Mississippi has registered an alarming rise in the number of infants being treated for congenital syphilis.
According to hospital billing data shared with NBC News, the number of babies who have been treated for the sexually transmitted disease has increased by more than 900 percent over five years.
Ten newborns that were born in the poorest US state in 2016 received treatment for the disease. In 2021, 102 newborns were treated for the disease, including at least one who died, according to the Mississippi State Department of Health, NBC reported.
Syphilis is a contagious disease that is mostly spread through sex, but babies can also contract the illness from infected mothers. The disease produces an ulcer in the area where it entered the body, which usually appears between 10 and 60 days after infection.
Congenital syphilis can cause a variety of issues in infants, including disfigured bones, severe anemia, enlarged liver and spleen, jaundice, brain and nerve problems such as blindness and deafness, meningitis and skin rashes.
Depending on how long a mother has had syphilis and when — or if — they received treatment, the disease can also result in miscarriages, stillbirths, premature births and low birth weight.
“This seems like something that should have happened a hundred years ago, not last year,” Crossroads Clinic medical director Thomas Dobbs said.
“There’s really kind of a shock,” said Dobbs, whose clinic is in the state capital, Jackson.
Healthcare providers “are absolutely horrified” that babies are still being born with congenital syphilis, he added.
“Delayed prenatal care is the primary healthcare risk factor for newborns with syphilis,” Dobbs wrote on Twitter, adding that the disease is an “entirely treatable problem.”

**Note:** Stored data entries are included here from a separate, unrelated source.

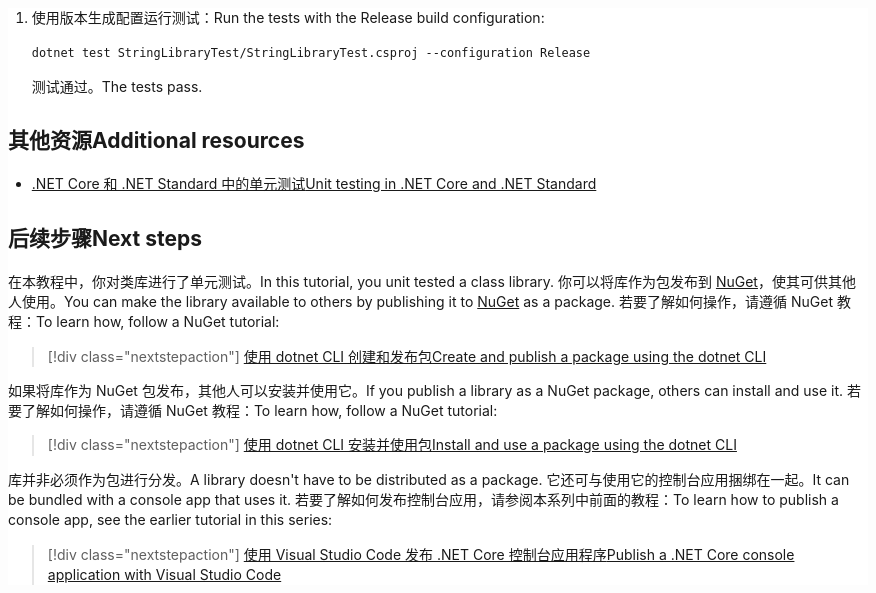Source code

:1. <span data-ttu-id="74dcc-178">使用版本生成配置运行测试：</span><span class="sxs-lookup"><span data-stu-id="74dcc-178">Run the tests with the Release build configuration:</span></span>

   ```dotnetcli
   dotnet test StringLibraryTest/StringLibraryTest.csproj --configuration Release
   ```

   <span data-ttu-id="74dcc-179">测试通过。</span><span class="sxs-lookup"><span data-stu-id="74dcc-179">The tests pass.</span></span>

## <a name="additional-resources"></a><span data-ttu-id="74dcc-180">其他资源</span><span class="sxs-lookup"><span data-stu-id="74dcc-180">Additional resources</span></span>

* [<span data-ttu-id="74dcc-181">.NET Core 和 .NET Standard 中的单元测试</span><span class="sxs-lookup"><span data-stu-id="74dcc-181">Unit testing in .NET Core and .NET Standard</span></span>](../testing/index.md)

## <a name="next-steps"></a><span data-ttu-id="74dcc-182">后续步骤</span><span class="sxs-lookup"><span data-stu-id="74dcc-182">Next steps</span></span>

<span data-ttu-id="74dcc-183">在本教程中，你对类库进行了单元测试。</span><span class="sxs-lookup"><span data-stu-id="74dcc-183">In this tutorial, you unit tested a class library.</span></span> <span data-ttu-id="74dcc-184">你可以将库作为包发布到 [NuGet](https://nuget.org)，使其可供其他人使用。</span><span class="sxs-lookup"><span data-stu-id="74dcc-184">You can make the library available to others by publishing it to [NuGet](https://nuget.org) as a package.</span></span> <span data-ttu-id="74dcc-185">若要了解如何操作，请遵循 NuGet 教程：</span><span class="sxs-lookup"><span data-stu-id="74dcc-185">To learn how, follow a NuGet tutorial:</span></span>

> [!div class="nextstepaction"]
> [<span data-ttu-id="74dcc-186">使用 dotnet CLI 创建和发布包</span><span class="sxs-lookup"><span data-stu-id="74dcc-186">Create and publish a package using the dotnet CLI</span></span>](/nuget/quickstart/create-and-publish-a-package-using-the-dotnet-cli)

<span data-ttu-id="74dcc-187">如果将库作为 NuGet 包发布，其他人可以安装并使用它。</span><span class="sxs-lookup"><span data-stu-id="74dcc-187">If you publish a library as a NuGet package, others can install and use it.</span></span> <span data-ttu-id="74dcc-188">若要了解如何操作，请遵循 NuGet 教程：</span><span class="sxs-lookup"><span data-stu-id="74dcc-188">To learn how, follow a NuGet tutorial:</span></span>

> [!div class="nextstepaction"]
> [<span data-ttu-id="74dcc-189">使用 dotnet CLI 安装并使用包</span><span class="sxs-lookup"><span data-stu-id="74dcc-189">Install and use a package using the dotnet CLI</span></span>](/nuget/quickstart/install-and-use-a-package-using-the-dotnet-cli)

<span data-ttu-id="74dcc-190">库并非必须作为包进行分发。</span><span class="sxs-lookup"><span data-stu-id="74dcc-190">A library doesn't have to be distributed as a package.</span></span> <span data-ttu-id="74dcc-191">它还可与使用它的控制台应用捆绑在一起。</span><span class="sxs-lookup"><span data-stu-id="74dcc-191">It can be bundled with a console app that uses it.</span></span> <span data-ttu-id="74dcc-192">若要了解如何发布控制台应用，请参阅本系列中前面的教程：</span><span class="sxs-lookup"><span data-stu-id="74dcc-192">To learn how to publish a console app, see the earlier tutorial in this series:</span></span>

> [!div class="nextstepaction"]
> [<span data-ttu-id="74dcc-193">使用 Visual Studio Code 发布 .NET Core 控制台应用程序</span><span class="sxs-lookup"><span data-stu-id="74dcc-193">Publish a .NET Core console application with Visual Studio Code</span></span>](publishing-with-visual-studio-code.md)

Medical professionals attribute the rising cases of congenital syphilis to inadequate prenatal healthcare — which includes syphilis testing — as well as an understaffed workforce that has been strained by the COVID-19 pandemic.
“The numbers have been skyrocketing and I think, like so many people, the public health system has been stretched,” said Steve Threlkeld, the medical director for infectious diseases at Memphis’s Baptist Memorial Healthcare.
“This is just one of those examples where we have the data, we know about the cases, but you have to have the manpower to diagnose the patients, then do contact tracing and follow up to make sure they’re continuing to come back for treatment,” said Threlkeld — whose hospital is just north of Mississippi’s border with Tennessee.
Cases of congenital syphilis across the US have more than tripled in recent years, the US Centers for Disease Control and Prevention said.
More than 2,000 cases were reported in 2020, the highest number of cases reported in one year since 1994.